Yeah, I called the consulate. That was a futile endeavour, which is why I sent the email. I figured that, rather than keep trying to get through to the consulate by phone, it would be better to have the discussion documented through email anyway. If the baby is late, I'll have an elective cesarean. My first was born via emergency cesarean, so they will not induce me with the second one. Big babies run in both of our families and I have a very small frame, so I don't think going past my due date will be an option for me anyway. My first was born perfectly healthy and full term size and he was born five weeks early, so I'd be really surprised if #2 made it all the way to the due date.


----------



## amaslam (Sep 25, 2008)

Sorry I couldn't help more. I think your case is quite unique so when you do get a reply from the US Consulate be sure to post the reply here. They do reply pretty promptly (at least I found they did in AU). 

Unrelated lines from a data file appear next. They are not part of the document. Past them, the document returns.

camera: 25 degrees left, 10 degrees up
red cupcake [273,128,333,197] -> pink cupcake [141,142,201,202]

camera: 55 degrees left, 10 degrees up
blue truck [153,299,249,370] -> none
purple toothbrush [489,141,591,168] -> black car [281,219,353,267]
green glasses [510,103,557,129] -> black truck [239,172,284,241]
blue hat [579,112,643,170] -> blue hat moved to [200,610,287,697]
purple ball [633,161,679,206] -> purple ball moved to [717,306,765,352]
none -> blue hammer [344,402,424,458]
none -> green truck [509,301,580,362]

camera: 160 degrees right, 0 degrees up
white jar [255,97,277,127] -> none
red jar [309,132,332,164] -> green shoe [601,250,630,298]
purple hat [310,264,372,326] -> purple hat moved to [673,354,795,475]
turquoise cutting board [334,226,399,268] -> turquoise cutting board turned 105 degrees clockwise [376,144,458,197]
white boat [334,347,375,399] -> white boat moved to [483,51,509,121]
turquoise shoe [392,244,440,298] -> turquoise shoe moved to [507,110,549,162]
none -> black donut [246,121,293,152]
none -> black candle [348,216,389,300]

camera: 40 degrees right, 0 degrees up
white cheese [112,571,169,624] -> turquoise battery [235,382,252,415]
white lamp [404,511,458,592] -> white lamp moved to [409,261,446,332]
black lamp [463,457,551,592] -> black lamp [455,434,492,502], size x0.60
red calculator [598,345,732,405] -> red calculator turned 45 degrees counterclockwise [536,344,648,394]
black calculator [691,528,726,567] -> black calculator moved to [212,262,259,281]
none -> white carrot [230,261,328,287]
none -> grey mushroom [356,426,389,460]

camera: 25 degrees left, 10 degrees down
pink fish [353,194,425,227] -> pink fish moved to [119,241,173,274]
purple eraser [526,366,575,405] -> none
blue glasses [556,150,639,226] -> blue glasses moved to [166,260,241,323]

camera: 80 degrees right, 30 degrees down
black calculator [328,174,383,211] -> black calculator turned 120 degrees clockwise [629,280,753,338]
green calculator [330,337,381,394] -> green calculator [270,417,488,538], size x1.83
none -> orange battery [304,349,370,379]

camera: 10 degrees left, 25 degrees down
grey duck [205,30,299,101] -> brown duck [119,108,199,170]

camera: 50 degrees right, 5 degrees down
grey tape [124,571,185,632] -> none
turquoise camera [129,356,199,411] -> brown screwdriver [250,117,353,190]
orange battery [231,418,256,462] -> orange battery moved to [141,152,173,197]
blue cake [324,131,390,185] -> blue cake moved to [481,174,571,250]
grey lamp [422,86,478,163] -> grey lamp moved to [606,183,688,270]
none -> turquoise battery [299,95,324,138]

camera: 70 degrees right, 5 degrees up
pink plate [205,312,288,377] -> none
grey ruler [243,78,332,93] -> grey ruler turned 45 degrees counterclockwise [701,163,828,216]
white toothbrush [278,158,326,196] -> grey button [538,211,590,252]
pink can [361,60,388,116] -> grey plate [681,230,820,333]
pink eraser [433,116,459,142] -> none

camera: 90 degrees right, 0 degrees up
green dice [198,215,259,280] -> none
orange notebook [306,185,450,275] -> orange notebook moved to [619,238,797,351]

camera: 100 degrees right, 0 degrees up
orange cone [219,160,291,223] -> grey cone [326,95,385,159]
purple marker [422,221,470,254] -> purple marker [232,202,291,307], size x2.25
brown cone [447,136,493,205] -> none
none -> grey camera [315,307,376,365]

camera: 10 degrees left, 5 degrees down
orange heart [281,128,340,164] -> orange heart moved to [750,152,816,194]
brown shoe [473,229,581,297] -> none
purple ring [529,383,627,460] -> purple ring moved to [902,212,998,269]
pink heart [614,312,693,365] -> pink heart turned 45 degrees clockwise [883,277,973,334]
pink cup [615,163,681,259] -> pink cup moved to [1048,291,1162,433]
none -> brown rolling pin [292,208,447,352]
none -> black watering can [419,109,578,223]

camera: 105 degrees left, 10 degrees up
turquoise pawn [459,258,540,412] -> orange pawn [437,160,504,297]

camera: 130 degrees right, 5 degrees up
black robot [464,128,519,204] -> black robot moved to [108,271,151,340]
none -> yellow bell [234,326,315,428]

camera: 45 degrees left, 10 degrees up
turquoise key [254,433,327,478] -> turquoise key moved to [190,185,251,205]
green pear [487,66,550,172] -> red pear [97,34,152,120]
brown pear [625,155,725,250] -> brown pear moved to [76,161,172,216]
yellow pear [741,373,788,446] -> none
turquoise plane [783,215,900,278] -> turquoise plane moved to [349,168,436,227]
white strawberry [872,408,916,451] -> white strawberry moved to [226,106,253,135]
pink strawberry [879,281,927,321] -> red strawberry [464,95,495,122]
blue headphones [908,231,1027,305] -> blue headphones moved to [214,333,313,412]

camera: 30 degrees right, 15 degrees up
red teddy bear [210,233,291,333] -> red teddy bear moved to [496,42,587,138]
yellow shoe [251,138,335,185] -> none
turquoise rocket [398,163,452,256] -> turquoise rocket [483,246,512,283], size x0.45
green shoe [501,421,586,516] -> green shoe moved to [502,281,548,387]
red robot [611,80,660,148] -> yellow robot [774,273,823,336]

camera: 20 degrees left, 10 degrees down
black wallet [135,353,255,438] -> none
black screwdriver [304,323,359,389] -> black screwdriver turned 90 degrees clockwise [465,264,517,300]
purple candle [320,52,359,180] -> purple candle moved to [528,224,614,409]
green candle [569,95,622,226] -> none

On a slightly unrelated note is it OK for a such a newly born baby to fly? I know I've seen babies on planes but they're usually a few months old, I've never seen one only a few days or weeks old flying (I'd be scared of germs as they don't have all their shots yet). Also if the baby is not born by flight day I don't think an airline lets you fly (I've ready something about no-no past month 7). I'm sure you've checked all this out but would love to know the answer.



interplanetjanet said:


> Oops! That was a typo. I meant to say that I have a US passport, not an Australian one.
> 
> 
> All correct.
> ...


----------



## interplanetjanet (Jan 7, 2009)

amaslam said:


> Sorry I couldn't help more. I think your case is quite unique so when you do get a reply from the US Consulate be sure to post the reply here. They do reply pretty promptly (at least I found they did in AU).
> 
> On a slightly unrelated note is it OK for a such a newly born baby to fly? I know I've seen babies on planes but they're usually a few months old, I've never seen one only a few days or weeks old flying (I'd be scared of germs as they don't have all their shots yet). Also if the baby is not born by flight day I don't think an airline lets you fly (I've ready something about no-no past month 7). I'm sure you've checked all this out but would love to know the answer.


It's certainly not ideal, but it is ok for a newborn to fly. The airline requires authorization from a doctor if the baby is less than 7 days old. The biggest worry is the proximity to people. Fortunately, the bassinet seats are in the front corners of the cabin, so at least we'll be as far away as we can get from others. I know it's unlikely, but I'm really, really hoping that we'll get upgraded. My husband is in the top of the top elite frequent flyer club (he flew 100k miles last year), so he often gets bumped when the flight is full. He got bumped to business the last time he flew to North America. Oh, I hope, I hope, I hope! It helps that there are only two seats with bassinets in economy, so I suppose there's a possibility we could get bumped to one in the next class if other people need them.


----------



## Bevdeforges (Nov 16, 2007)

Sounds like you're already familiar with the drill, but just for the record it isn't ok for the baby to use the Australian passport to enter the US. You might be able to get away with it if you hit a particularly understanding immigration officer on arrival (??) but if you hit a [email protected], you're dead meat.

Unless the US Consulate in Australia is considerably different from the ones here in Europe, e-mail is kind of a dead end, too. As I understand it, you have to bring the baby into the consulate in order to register the birth and apply for a passport. Used to be they did the passport on the spot, but now they have to send it off to someplace in New Hampshire to make the biometric passport. But if you tell them about your plans when you register the baby, they should be able to provide you with "travel documents" that will allow you to fly on schedule. (They offer to do that for grown-ups who need new passports in a hurry - why not for a baby?)
Cheers,
Bev


----------



## interplanetjanet (Jan 7, 2009)

Thanks Bev! Well, I guess I'll just have to see what they say. There must be a way to make it work. While I'm sure most people don't do what I'm doing, I can't possibly be the first person to do it!


----------